### Exercises to complete
**1)** In the melengestrol article, why do the Petrov schemes keep the sapogenin side chain in place while rings A and B are modified? Answer in one to three sentences.
**2)** Please answer these questions from the melengestrol article:
(a) What is the CAS Number of melengestrol?
(b) What molar mass is given for it?
(c) What is melengestrol acetate used for?
**3)** Name every kind of identifier listed under the "Identifiers" heading in the melengestrol article.

### Text under study
Melengestrol

Clinical data
- ATC code: None;

Identifiers
- IUPAC name 17α-hydroxy-6-methyl-16-methylenepregna-4,6-diene-3,20-dione;
- CAS Number: 5633-18-1;
- PubChem CID: 9906614;
- ChemSpider: 8082266;
- UNII: BX98J4T6JU;
- CompTox Dashboard (EPA): DTXSID00204869 ;
- ECHA InfoCard: 100.024.613

Chemical and physical data
- Formula: C_{23}H_{30}O_{3}
- Molar mass: 354.490 g·mol^{−1}
- 3D model (JSmol): Interactive image;
- SMILES O=C4\C=C3\C(=C/[C@@H]1[C@H](CC[C@@]2([C@](O)(C(=C)\C[C@@H]12)C(=O)C)C)[C@@]3(C)CC4)C;
- InChI InChI=1S/C23H30O3/c1-13-10-17-18(21(4)8-6-16(25)12-19(13)21)7-9-22(5)20(17)11-14(2)23(22,26)15(3)24/h10,12,17-18,20,26H,2,6-9,11H2,1,3-5H3/t17-,18+,20+,21-,22+,23+/m1/s1; Key:OKHAOBQKCCIRLO-IBVJIVQJSA-N;

= Melengestrol =

Chemical compound

Melengestrol (INN, BAN) is a steroidal progestin of the 17α-hydroxyprogesterone group and an antineoplastic drug which was never marketed. An acylated derivative, melengestrol acetate, is used as a growth promoter in animals.

While melengestrol is sometimes used as a synonym for melengestrol acetate, what is usually being referred to is melengestrol acetate and not melengestrol.

==Synthesis==
6-Methyl-16-dehydropregnenolone acetate (5) is the key intermediate to the preparation of both melengesterol acetate and medrogestone. Petrov and his collaborators have devised several interesting schemes that go back to diosgenin as the starting point. These schemes perform the necessary modifications in rings A and B with the sapogenin side chain still in place. In essence this approach employs this side chain as a protecting group for the future 16-dehydro-20-ketone function. In one of these routes, diosgenin is first converted to the 3-toluenesulfonate (1). Solvolysis of this homoallylic alcohol derivative affords the 3,5-cyclosteroid (2), via the cyclopropyl carbinyl ion (carbenium ion) (not shown). (This general reaction was probably first found in the steroids and bore the name of "i-steroid rearrangement.") Oxidation of the product by means of PCC affords the ketone. Reaction of this with methylmagnesium iodide affords two isomeric carbinols with the α-isomer predominating (3). Solvolysis in the presence of a nucleophile such as acetic acid reverses the cyclopropylcarbinyl transformation to afford homoallylic acetate. Removal of the sapogenin side chain leads to the desired product (5).

### Recorded data
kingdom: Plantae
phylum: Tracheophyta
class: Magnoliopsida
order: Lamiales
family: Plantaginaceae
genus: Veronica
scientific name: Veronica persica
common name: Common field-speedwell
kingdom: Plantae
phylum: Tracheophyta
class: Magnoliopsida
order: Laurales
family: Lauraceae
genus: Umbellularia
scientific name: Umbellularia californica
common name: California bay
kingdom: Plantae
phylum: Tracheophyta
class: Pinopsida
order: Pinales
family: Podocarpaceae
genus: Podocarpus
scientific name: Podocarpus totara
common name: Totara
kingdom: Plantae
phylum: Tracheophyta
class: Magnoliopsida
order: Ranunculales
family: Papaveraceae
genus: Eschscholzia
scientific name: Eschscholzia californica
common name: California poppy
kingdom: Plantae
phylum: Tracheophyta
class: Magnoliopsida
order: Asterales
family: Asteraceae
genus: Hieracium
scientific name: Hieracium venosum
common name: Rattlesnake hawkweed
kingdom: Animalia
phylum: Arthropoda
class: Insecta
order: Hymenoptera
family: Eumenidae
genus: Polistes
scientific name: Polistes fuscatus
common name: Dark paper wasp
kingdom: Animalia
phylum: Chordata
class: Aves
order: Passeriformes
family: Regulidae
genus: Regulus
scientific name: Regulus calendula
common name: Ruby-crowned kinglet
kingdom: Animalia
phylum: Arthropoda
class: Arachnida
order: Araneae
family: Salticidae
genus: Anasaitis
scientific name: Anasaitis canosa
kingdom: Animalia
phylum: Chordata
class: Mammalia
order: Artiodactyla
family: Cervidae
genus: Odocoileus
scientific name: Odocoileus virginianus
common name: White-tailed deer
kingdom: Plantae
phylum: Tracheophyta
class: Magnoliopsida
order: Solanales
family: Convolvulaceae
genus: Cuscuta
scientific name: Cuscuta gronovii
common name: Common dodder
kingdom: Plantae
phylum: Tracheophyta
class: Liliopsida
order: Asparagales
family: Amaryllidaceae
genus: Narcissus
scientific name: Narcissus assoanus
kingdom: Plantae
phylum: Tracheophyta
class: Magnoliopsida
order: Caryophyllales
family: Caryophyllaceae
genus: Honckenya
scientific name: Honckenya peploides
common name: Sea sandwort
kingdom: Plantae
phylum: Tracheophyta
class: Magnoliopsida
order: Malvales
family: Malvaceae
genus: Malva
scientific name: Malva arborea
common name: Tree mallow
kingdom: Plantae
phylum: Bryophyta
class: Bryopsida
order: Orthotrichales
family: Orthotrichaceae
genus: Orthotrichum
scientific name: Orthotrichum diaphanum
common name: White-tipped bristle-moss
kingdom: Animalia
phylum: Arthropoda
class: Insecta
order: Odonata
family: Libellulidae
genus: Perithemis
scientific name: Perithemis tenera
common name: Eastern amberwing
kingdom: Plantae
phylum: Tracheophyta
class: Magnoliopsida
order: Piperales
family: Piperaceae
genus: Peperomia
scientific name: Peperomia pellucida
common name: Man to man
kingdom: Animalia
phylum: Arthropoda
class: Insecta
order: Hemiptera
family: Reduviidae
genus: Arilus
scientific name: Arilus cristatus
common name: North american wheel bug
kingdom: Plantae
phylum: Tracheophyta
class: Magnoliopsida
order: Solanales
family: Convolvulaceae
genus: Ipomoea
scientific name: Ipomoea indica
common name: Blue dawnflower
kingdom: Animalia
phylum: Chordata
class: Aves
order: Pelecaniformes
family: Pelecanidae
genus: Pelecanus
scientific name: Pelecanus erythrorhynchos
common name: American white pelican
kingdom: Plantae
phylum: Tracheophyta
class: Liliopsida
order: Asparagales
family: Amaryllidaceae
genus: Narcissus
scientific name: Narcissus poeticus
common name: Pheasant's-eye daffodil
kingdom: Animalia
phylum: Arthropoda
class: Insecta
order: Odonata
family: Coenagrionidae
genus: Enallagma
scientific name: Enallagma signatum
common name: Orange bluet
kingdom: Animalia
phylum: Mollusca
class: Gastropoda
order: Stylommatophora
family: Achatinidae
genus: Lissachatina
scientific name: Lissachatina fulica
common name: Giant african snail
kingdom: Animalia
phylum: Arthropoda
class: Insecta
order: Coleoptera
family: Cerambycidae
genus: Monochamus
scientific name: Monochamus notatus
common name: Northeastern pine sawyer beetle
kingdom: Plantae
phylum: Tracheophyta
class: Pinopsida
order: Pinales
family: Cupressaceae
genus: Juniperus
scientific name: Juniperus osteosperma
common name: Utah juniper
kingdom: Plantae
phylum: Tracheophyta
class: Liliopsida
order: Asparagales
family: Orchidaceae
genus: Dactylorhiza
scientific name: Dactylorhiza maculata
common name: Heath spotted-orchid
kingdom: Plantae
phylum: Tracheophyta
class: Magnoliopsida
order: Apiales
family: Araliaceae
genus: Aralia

### Solutions to the tasks
**1)** The schemes use the sapogenin side chain as a protecting group for the future 16-dehydro-20-ketone function. Keeping it in place during the ring A and B changes preserves that site until the side chain is removed to give the desired product (5).

**2)**
(a) 5633-18-1
(b) 354.490 g·mol^{−1}
(c) It is used as a growth promoter in animals.

**3)**
- IUPAC name
- CAS Number
- PubChem CID
- ChemSpider
- UNII
- CompTox Dashboard (EPA)
- ECHA InfoCard